Do you ever find yourself lying in bed, feeling your thoughts flying around your brain?
Wishing it would stop so you could go to sleep?
- Try some breath work to ease out the tension – breath in deeply in to your stomach – focus on letting go of everything -
- First, do a quick body scan. Do you feel tight anywhere? Are you pulling your shoulders up, head up, or clenching your jaw?
- If you’re not sure, don’t worry that’s okay.
- Next: take a nice, slow deep breath in (try to count to four).
- As you exhale, let go of your head, your neck, your shoulders, and your face and jaw.
- You could also check hands, feet, and hips.
- Imagine you’re letting your whole body – especially head, neck and shoulders – sink into your pillow and mattress.
- Now, did you feel your head sink lower into the pillow? Did your shoulders drop?
- If you answer yes to any of these questions – you’re holding tension without realising it.
- And it’s probably not the first time; nor will it be the last.
- Check in with yourself a couple more times as you’re falling asleep. If you were holding the tension without realising it before, it’s likely a bit of an unconscious habit. You’ll probably find your body tenses up again when you’re not paying attention.

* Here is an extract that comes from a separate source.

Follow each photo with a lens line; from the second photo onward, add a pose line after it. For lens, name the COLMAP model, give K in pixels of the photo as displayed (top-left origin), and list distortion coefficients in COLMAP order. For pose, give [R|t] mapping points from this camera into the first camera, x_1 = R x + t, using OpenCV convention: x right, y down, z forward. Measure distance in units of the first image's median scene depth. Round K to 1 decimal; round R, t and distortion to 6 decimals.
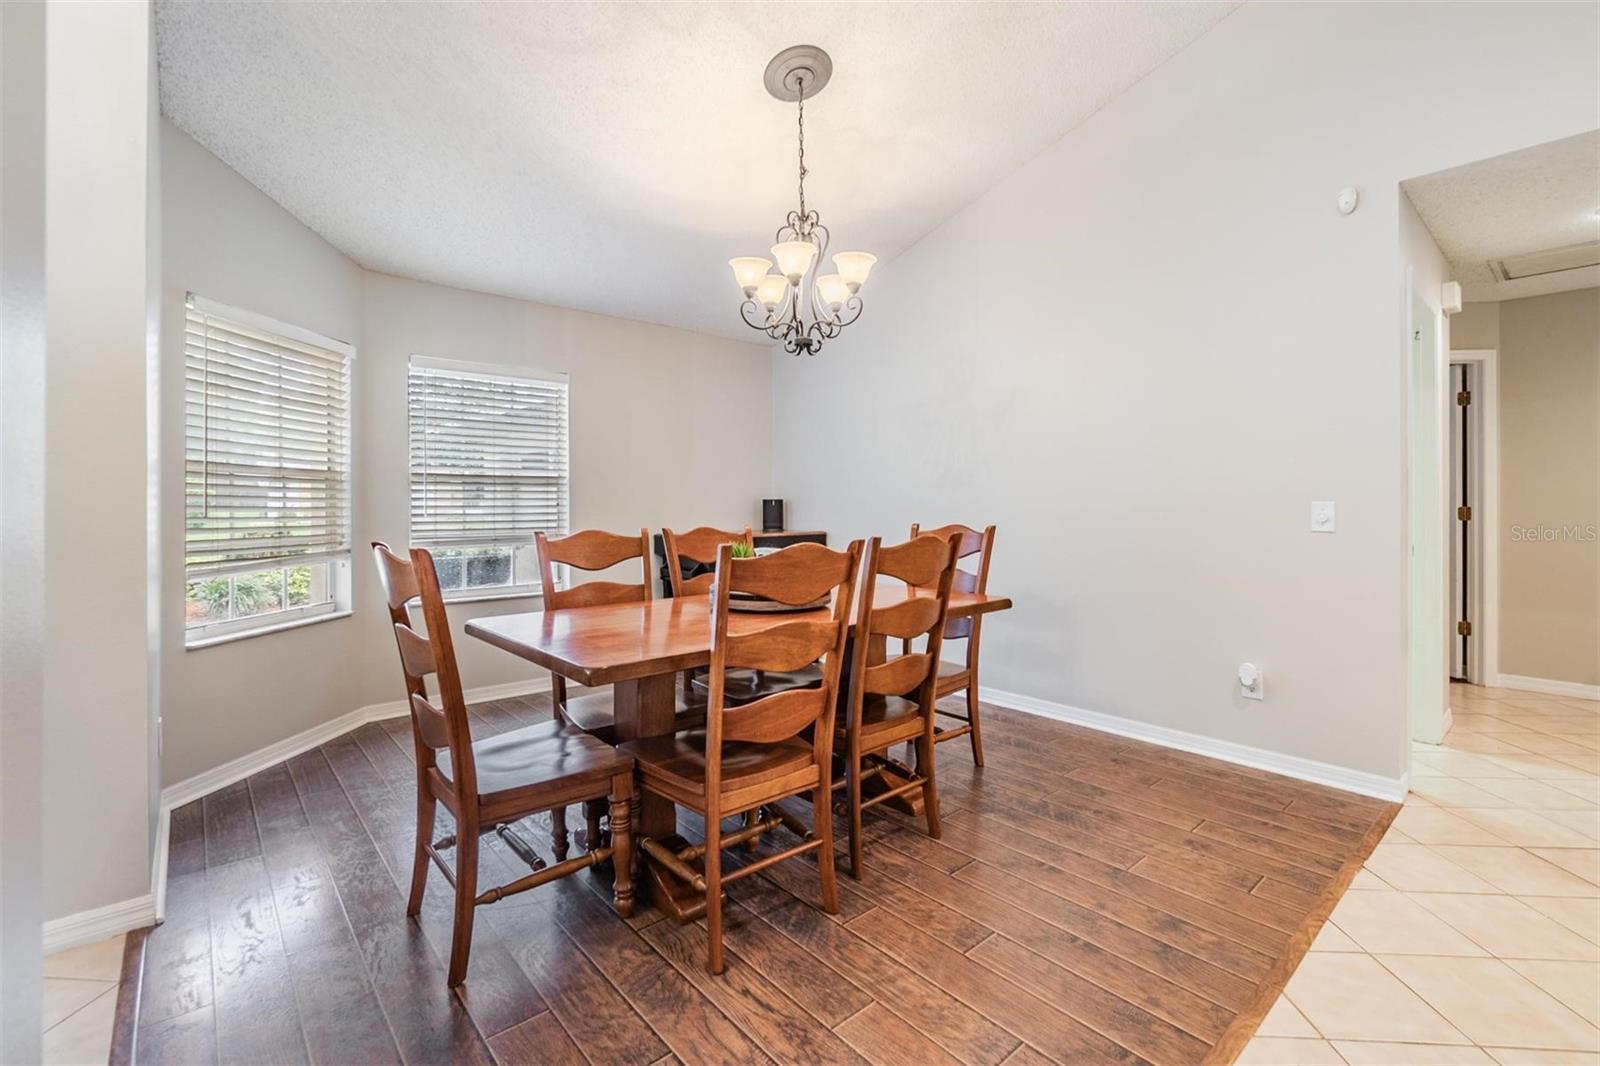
lens RADIAL K [[692.9, 0, 798.5], [0, 692.9, 500.9], [0, 0, 1]] dist [0.002362, 0.000183]
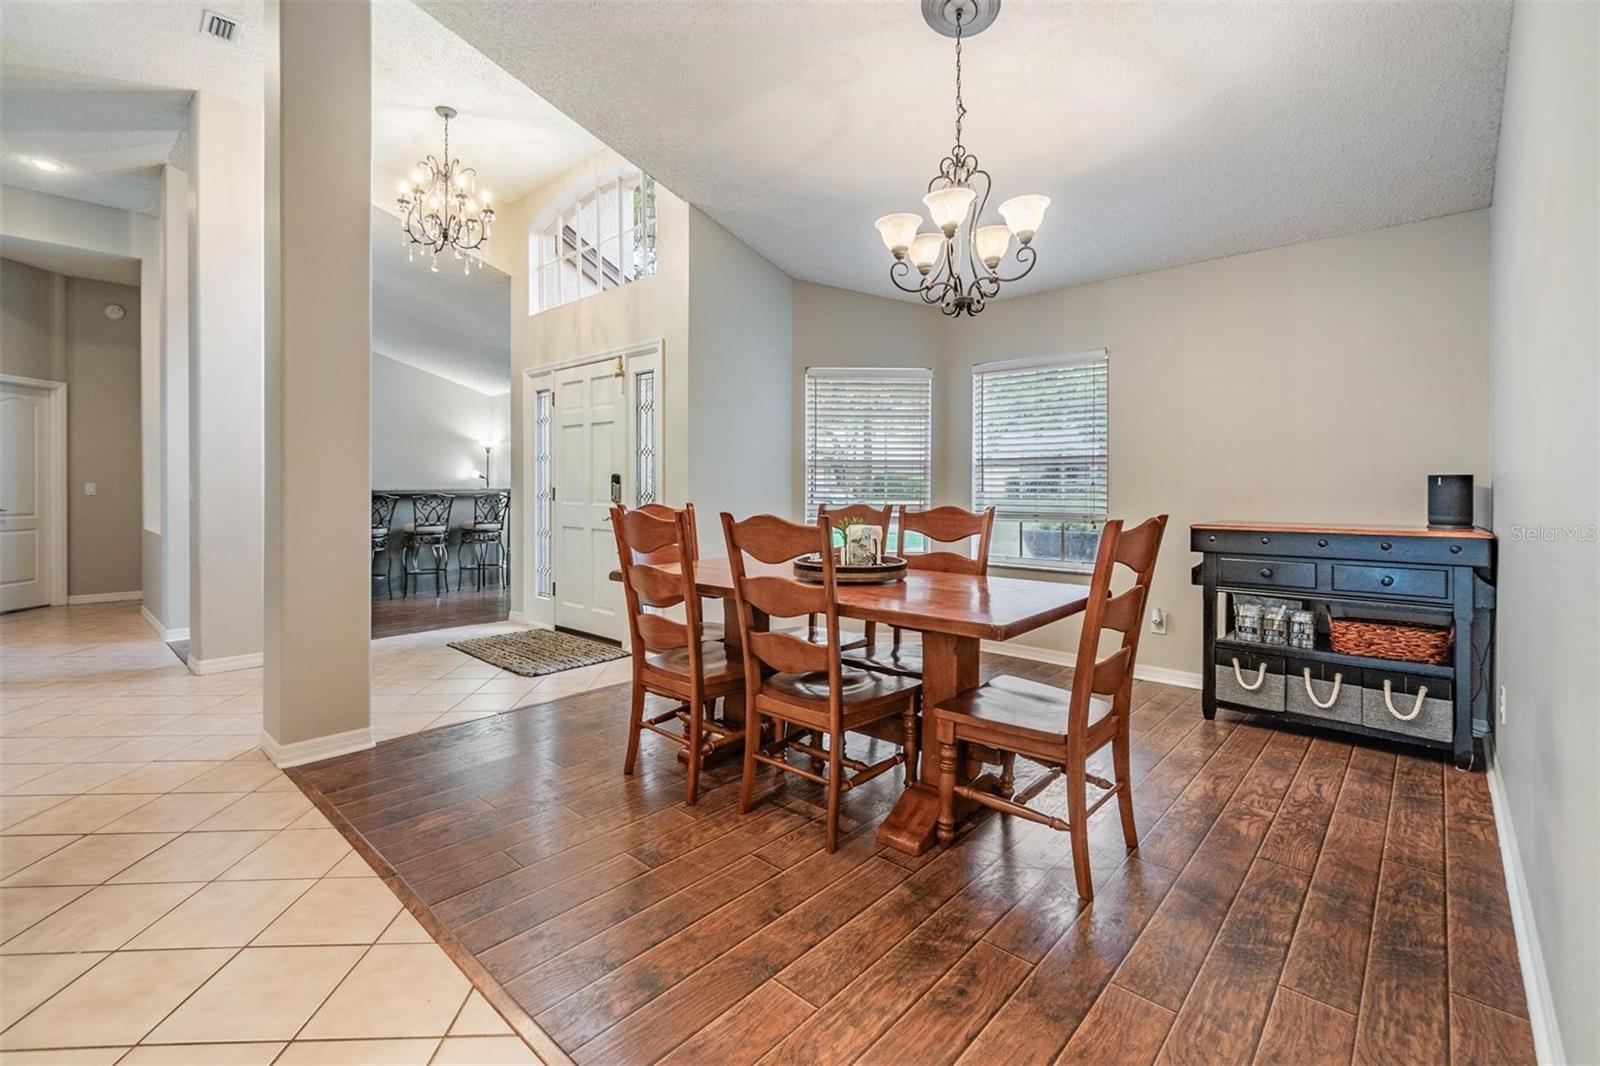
lens RADIAL K [[712.5, 0, 800.5], [0, 712.5, 489.8], [0, 0, 1]] dist [0.003633, 0.000476]
pose [[0.114244, 0.009329, -0.993409, 0.892366], [0.005214, 0.999937, 0.009990, 0.002291], [0.993439, -0.006321, 0.114188, 0.686002]]
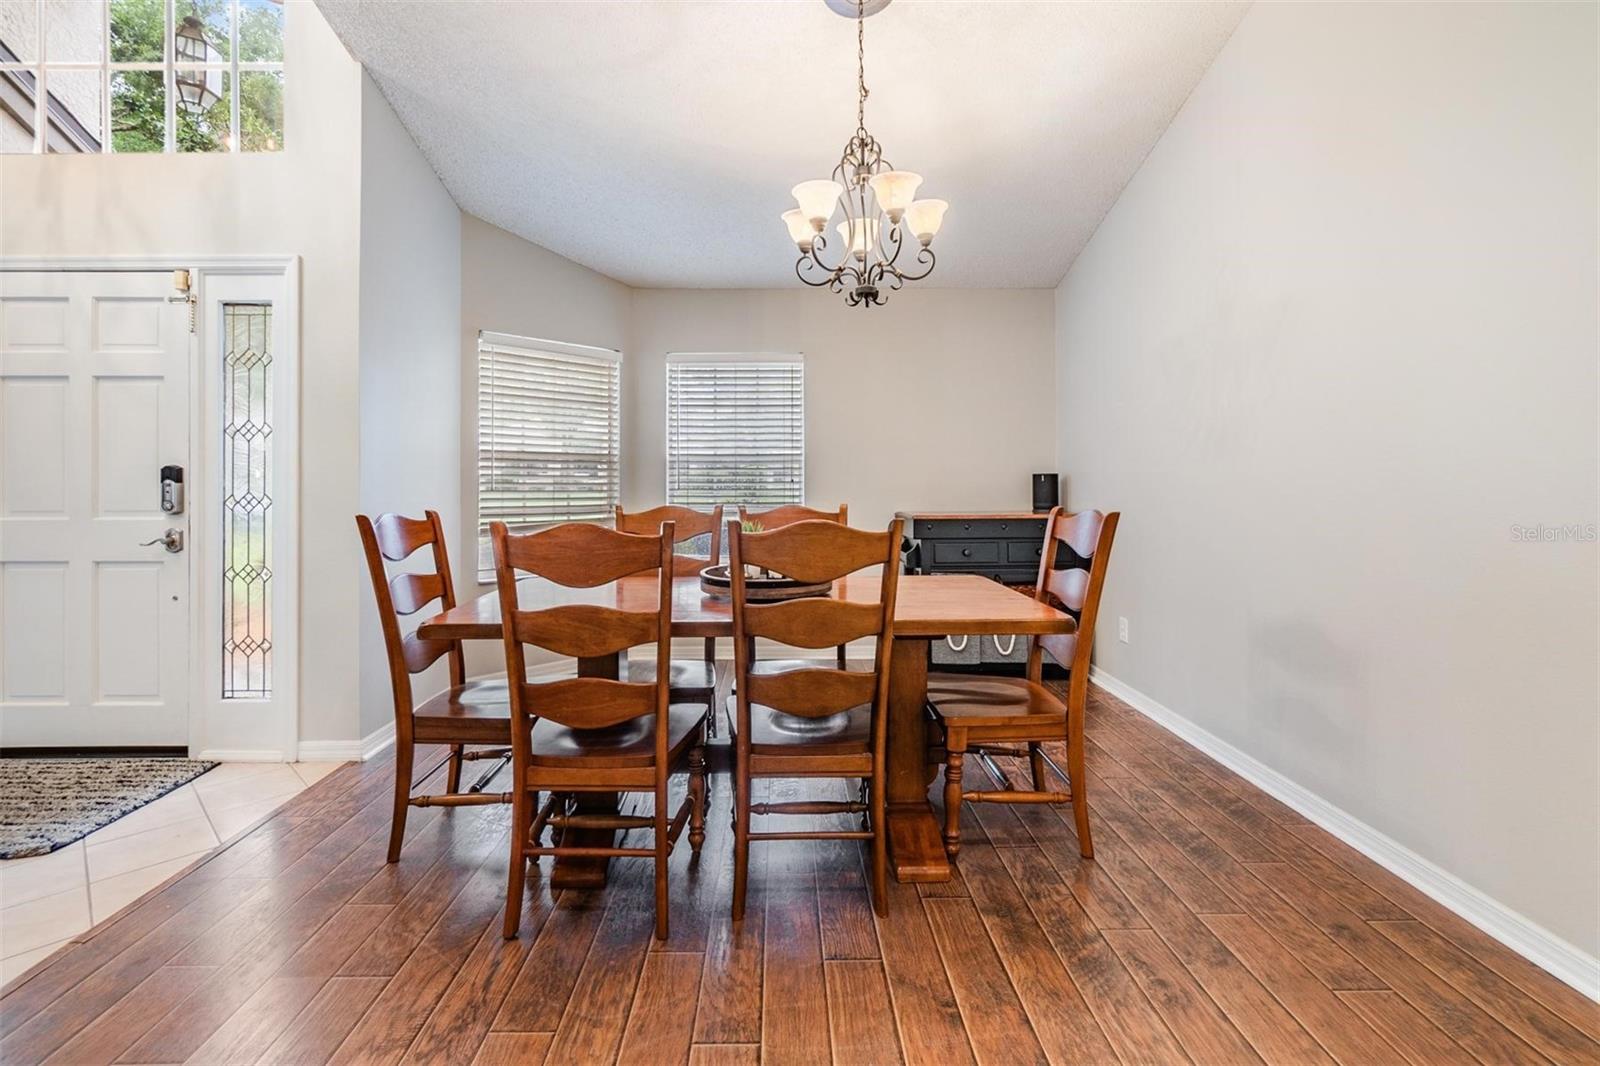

- By doing it a few times as you fall asleep, to start teaching your brain and body that holding that muscle tension isn’t necessary.
You should be doing this a few times a night if you notice you have tension, to try and re-teach your body how to hold it.
That said, don’t expect yourself to stop tensing up right away.
Accept that it will probably take a little while for you to re-train your body.
Why Does This Happen?
Usually, muscle tension is a habit.
If you’re tensing your muscles all day, you’re teaching your muscles that tensing up is normal.
- When you’re stressed, muscles tighten up as a reflex.
- Or, if you’re sitting at a desk and your head is forward of your body, or shoulders are rounded, your neck and shoulders tense up because they’re having to work harder than if you were in better alignment.
- If you can work on your breathing to reduce the stress you feel, and improve your posture while seated (if you’re sitting/at a computer/at a desk while you work), you’ll start teaching your muscles they don’t need to be tensing all the time.
- You might then find it easier to relax at night, and not wake up sore and stiff in the morning.
- Practice Yoga or meditation prior to climbing in to bed. Step away from the computer and tablets at least 2 to 3 hours before going to bed.
- Try to stop eating by 7pm – avoid snacking after that.
- Exercise during the day.
- Do not plug in a smart phone or a TV in the bedroom.